Lyndon Johnson thought he’d lose the South if he seated the MFDP, so not only would he not seat them, he pre-empted Hamer’s testimony by calling a White House press conference at the very time she was supposed to speak. Hamer’s testimony was rebroadcast during prime-time news shows, giving it an even wider audience. Still the Democratic party said it would seat Mississippi’s original delegates, but it offered the MFDP two at-large seats—with the stipulation that the delegates would be selected by the national party, not the MFDP—and a promise not to seat delegates from discriminatory polls at future conventions. Hamer, who was the vice chair of the party, rejected the offer.
“We had played by the rules, done everything we were supposed to do,” recalled John Lewis, who helped with the effort and later became a U.S. House representative. “We had arrived at the doorstep and found the door slammed in our face.”
The convention proved Hamer was a powerful orator, and she traveled the country to raise awareness about civil rights. She also ran for the Mississippi House of Representatives, founded the National Women’s Political Caucus, and started the Freedom Farm Cooperative, a 640-acre farm that offered Blacks economic opportunity denied them through sharecropping.

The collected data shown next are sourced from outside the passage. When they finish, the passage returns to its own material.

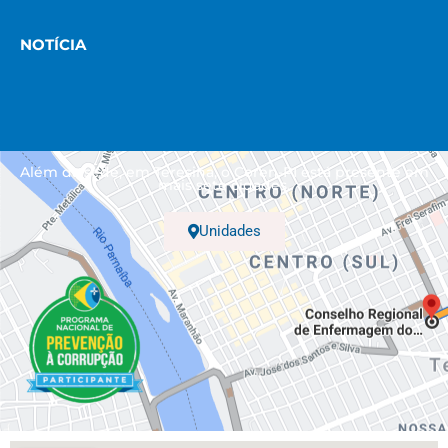
NOTÍCIA
Além da sede, em Teresina, o Coren-PI está presente em
mais sete cidades.
Unidades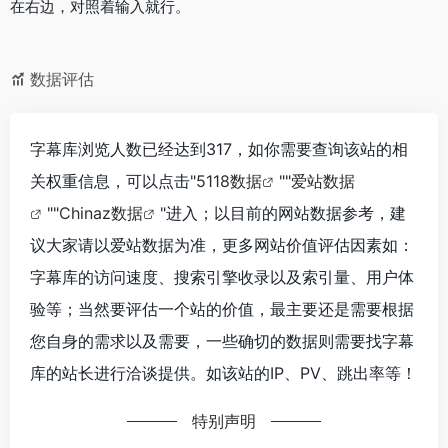
在右边，对照着输入就行。
数据评估
字幕库浏览人数已经达到317，如你需要查询该站的相
关权重信息，可以点击"
5118数据
""
爱站数据
""
Chinaz数据
"进入；以目前的网站数据参考，建
议大家请以爱站数据为准，更多网站价值评估因素如：
字幕库的访问速度、搜索引擎收录以及索引量、用户体
验等；当然要评估一个站的价值，最主要还是需要根据
您自身的需求以及需要，一些确切的数据则需要找字幕
库的站长进行洽谈提供。如该站的IP、PV、跳出率等！
特别声明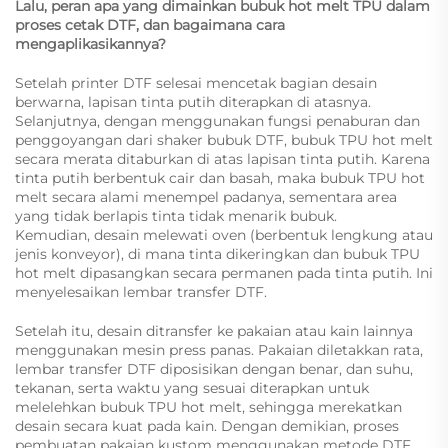
Lalu, peran apa yang dimainkan bubuk hot melt TPU dalam
proses cetak DTF, dan bagaimana cara
mengaplikasikannya?
Setelah printer DTF selesai mencetak bagian desain
berwarna, lapisan tinta putih diterapkan di atasnya.
Selanjutnya, dengan menggunakan fungsi penaburan dan
penggoyangan dari shaker bubuk DTF, bubuk TPU hot melt
secara merata ditaburkan di atas lapisan tinta putih. Karena
tinta putih berbentuk cair dan basah, maka bubuk TPU hot
melt secara alami menempel padanya, sementara area
yang tidak berlapis tinta tidak menarik bubuk.
Kemudian, desain melewati oven (berbentuk lengkung atau
jenis konveyor), di mana tinta dikeringkan dan bubuk TPU
hot melt dipasangkan secara permanen pada tinta putih. Ini
menyelesaikan lembar transfer DTF.
Setelah itu, desain ditransfer ke pakaian atau kain lainnya
menggunakan mesin press panas. Pakaian diletakkan rata,
lembar transfer DTF diposisikan dengan benar, dan suhu,
tekanan, serta waktu yang sesuai diterapkan untuk
melelehkan bubuk TPU hot melt, sehingga merekatkan
desain secara kuat pada kain. Dengan demikian, proses
pembuatan pakaian kustom menggunakan metode DTF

The year after the Essence article, at the 1972 convention, the Democratic party seated the interracial delegation from Mississippi.
In 1977, Hamer passed away, and the crowd at her funeral included civil rights luminaries. Andrew Young, the United States ambassador to the United Nations, gave her eulogy, saying, according to the New York Times, that the seeds of social change in America “were sown here by the sweat and blood of you and Fannie Lou Hamer.” Then the mourners sang Hamer’s favorite song: “This little light of mine, I’m going to let it shine, let it shine, let it shine, let it shine.”